Investors want to trade riskier, and dire economic and virus background doesn't stop that. The USD will testify.
The US Dollar index and the international environment
Information is not investment advice
From the investors’ point of view, the year 2020 starts on a positive note. As Donald Trump highlighted in his shining speech in Davos on Tuesday, the United States have almost entirely reconfigured the global trade setting. Thanks to the current administration (as per Mr. Trump), the country is now in a much-improved position, in relation to other countries. US-China deal, US-Canada-Mexico agreement, other coming deals with the UK, Japan, and South Korea – all of that surely brings more certainty to the global economic vibe. Particularly, it brings more risk appetite among investors, who now prefer something more adventurous than the US Dollar. In consequence, demand for the greenback is weakening, putting it under pressure. That is exactly what the US President wants to see: as he strongly supports the US exports, depreciation of the USD benefits American exporters. Hence, the question is, how long the environment will be reassuring enough to keep investors away from the US dollar, favoring US merchandise and services sold abroad, to the lasting joy of Donald Trump.
US Dollar Index
Since Summer 2018, the US Dollar index has been showing a rising trend, due to the US-China trade conflict and other negative influence factors arising in the midst of this trade war. Altogether, that kept investors interest in the US Dollar at high levels, and demand for the currency was growing. However, October 2019 was the month when it became finally clear that the US and China are indeed willing to put an end to the trade disputes. In confirmation, the Phase One deal to be signed later on was announced. Consequently, investors felt safer and stopped fleeing accumulating reserve assets, and the US Dollar in particular.
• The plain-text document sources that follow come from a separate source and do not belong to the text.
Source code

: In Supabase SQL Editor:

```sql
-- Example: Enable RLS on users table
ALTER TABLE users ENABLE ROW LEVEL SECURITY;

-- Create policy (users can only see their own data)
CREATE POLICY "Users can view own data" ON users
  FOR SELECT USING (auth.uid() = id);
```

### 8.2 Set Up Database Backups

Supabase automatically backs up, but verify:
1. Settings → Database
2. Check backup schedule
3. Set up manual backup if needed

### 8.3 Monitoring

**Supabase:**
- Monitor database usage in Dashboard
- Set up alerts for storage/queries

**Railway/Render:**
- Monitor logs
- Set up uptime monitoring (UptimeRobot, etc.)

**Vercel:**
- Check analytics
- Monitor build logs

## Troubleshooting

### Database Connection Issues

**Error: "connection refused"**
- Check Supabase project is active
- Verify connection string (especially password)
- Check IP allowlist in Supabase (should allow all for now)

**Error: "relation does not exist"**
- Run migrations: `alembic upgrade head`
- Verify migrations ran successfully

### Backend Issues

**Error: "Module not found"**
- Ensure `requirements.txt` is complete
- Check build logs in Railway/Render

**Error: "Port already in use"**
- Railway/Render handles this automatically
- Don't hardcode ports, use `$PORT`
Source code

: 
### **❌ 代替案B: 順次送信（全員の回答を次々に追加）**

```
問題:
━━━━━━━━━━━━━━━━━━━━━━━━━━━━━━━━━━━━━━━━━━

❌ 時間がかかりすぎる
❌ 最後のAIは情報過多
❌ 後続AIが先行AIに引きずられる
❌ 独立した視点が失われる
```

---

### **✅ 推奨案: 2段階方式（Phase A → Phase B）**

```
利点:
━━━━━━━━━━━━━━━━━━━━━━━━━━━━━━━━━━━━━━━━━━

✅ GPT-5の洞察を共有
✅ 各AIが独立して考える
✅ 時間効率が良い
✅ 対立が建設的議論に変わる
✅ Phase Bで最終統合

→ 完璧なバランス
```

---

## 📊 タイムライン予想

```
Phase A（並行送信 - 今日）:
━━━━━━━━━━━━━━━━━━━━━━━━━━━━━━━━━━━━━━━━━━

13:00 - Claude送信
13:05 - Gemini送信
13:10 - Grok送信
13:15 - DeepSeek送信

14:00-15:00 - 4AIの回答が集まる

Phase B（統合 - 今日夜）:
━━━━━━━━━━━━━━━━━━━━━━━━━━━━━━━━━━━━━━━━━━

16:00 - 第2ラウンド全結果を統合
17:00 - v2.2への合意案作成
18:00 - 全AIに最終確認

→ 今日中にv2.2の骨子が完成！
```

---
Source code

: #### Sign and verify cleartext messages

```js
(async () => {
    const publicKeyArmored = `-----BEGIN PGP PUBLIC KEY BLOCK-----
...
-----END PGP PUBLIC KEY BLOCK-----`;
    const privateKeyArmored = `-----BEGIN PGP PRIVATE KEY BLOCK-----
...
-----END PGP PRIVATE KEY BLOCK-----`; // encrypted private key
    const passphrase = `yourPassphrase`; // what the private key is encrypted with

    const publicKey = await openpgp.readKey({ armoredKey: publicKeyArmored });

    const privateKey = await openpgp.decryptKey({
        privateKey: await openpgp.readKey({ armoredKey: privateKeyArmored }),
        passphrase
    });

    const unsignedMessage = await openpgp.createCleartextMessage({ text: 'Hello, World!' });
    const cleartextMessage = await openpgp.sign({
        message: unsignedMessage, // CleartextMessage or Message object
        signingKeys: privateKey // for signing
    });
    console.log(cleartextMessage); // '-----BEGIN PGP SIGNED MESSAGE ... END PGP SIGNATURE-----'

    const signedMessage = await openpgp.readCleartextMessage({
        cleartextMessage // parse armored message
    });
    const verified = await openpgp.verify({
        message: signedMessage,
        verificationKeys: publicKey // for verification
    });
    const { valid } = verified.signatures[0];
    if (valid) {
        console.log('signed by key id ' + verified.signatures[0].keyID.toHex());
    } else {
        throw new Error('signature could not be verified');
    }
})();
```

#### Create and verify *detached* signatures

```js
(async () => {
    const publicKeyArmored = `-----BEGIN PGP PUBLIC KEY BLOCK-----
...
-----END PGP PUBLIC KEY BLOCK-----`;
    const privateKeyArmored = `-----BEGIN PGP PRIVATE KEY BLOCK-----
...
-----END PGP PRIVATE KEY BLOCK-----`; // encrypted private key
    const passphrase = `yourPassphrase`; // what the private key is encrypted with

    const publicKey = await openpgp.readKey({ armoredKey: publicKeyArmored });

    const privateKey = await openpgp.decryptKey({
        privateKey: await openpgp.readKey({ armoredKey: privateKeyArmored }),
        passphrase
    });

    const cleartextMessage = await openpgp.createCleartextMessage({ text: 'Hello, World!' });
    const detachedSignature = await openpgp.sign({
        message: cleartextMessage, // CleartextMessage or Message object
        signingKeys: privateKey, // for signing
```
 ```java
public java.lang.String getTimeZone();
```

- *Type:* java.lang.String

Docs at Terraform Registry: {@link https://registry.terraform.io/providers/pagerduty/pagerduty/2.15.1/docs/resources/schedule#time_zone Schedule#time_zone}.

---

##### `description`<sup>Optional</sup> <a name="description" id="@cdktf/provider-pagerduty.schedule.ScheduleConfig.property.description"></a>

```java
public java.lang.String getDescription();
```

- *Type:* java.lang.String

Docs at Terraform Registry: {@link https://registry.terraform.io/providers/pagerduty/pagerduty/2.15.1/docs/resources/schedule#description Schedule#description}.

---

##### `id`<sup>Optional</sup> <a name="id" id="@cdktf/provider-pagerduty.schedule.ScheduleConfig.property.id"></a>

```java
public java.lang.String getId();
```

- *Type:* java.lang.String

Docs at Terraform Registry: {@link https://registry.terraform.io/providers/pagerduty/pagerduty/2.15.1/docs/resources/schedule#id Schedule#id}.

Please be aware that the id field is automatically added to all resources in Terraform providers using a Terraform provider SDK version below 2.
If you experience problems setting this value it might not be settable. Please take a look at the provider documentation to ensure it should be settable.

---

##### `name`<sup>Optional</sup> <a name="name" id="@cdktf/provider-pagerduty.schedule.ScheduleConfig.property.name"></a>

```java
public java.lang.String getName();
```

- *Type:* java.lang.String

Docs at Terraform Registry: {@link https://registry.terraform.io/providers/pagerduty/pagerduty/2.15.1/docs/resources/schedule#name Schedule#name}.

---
That’s why since then the two-years uptrend is very close to a reversal. The current level of 97.35 is a local high. It was reached when the index bounced back up after dropping to 96.10 – the summer-2019 low. Also, a “death cross” was formed by the 50-day Moving Average crossing the 200-day upside-down – that’s about the resistance level of 97.50, which is tested by the index currently. If the index breaks it on the way up, it will be likely to touch the secondary resistance of the 100-day Moving Average at the level of 97.70. Otherwise, if the trajectory makes another dive down as it seems likely to, the support of 96.80 will be the first threshold to check the downward movement. If it is passed, the index will aim at the support of 96.10, questioning the entire long-term uptrend.
The daily chart of EUR/USD confirms the tendency and time zones we have noted with the US Dollar index. Since the first part of 2018, the Euro has been consistently depreciating against the USD. But that changed in Autumn 2019 for the reasons explained above. Currently, the price is at 1.1090 – that is a bounce back after it reached 1.1220, a summer high. At the same time, that is about the area where the larger downtrend collides with the local upswing. If the uptrend climbs to the resistance of 1.1220 again and goes further, we will see a new long-term trend forming.
The short-term seems to offer a relatively high probability of the US Dollar index climbing to the local resistance. But in the mid-term, if the peaceful economic environment doesn't change, there is high likelihood that it will go further down in course of depreciation of the American currency. Watch the levels, stay updated, and trade smart!